→ EXERCISE DESCRIPTION
All of the records should be reproduced word for word, but no images may appear in the copy.

╔══

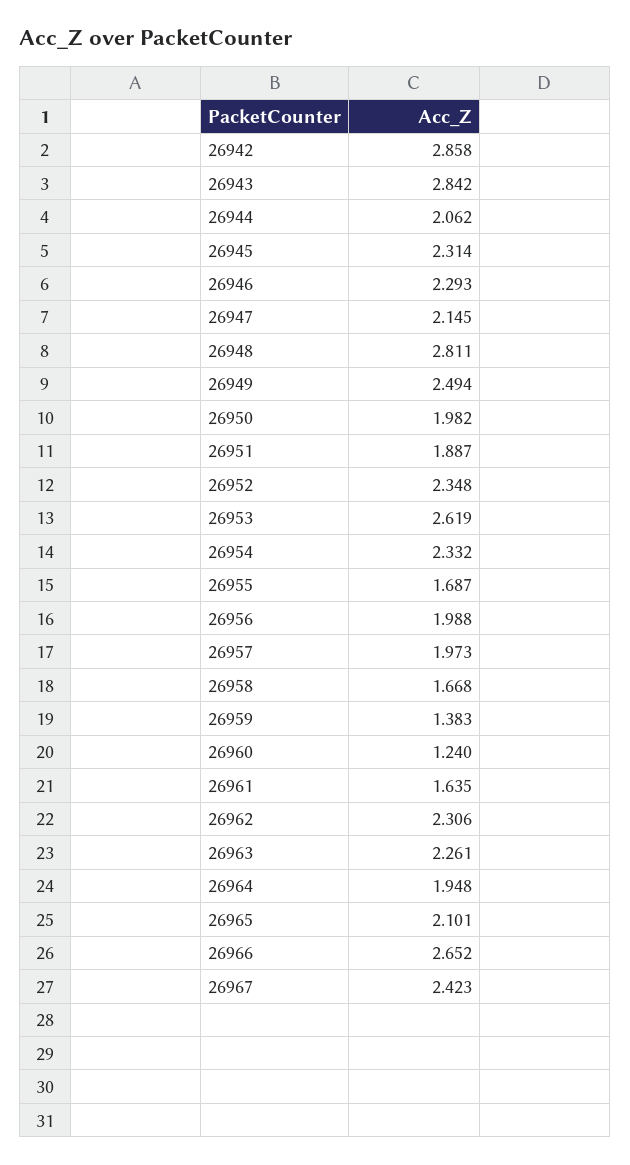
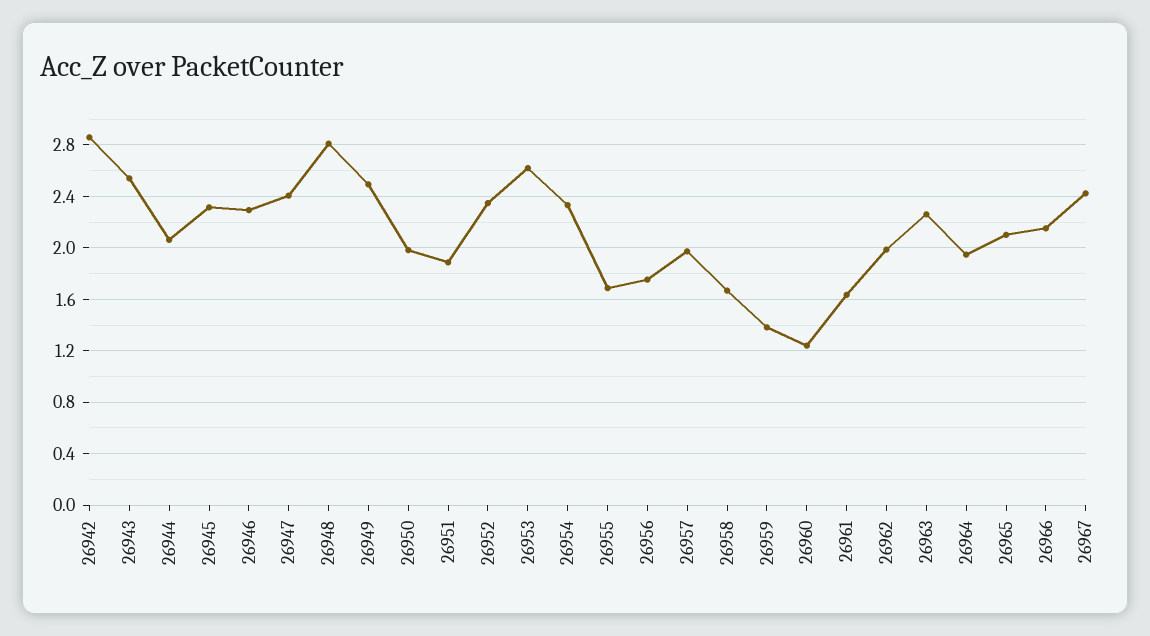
26943: 2.842 -> 2.55
26947: 2.145 -> 2.4
26956: 1.988 -> 1.75
26962: 2.306 -> 2
26966: 2.652 -> 2.15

╚══

→ RESPONSE TO THIS EXERCISE
26943: 2.842 -> 2.55
26947: 2.145 -> 2.4
26956: 1.988 -> 1.75
26962: 2.306 -> 2
26966: 2.652 -> 2.15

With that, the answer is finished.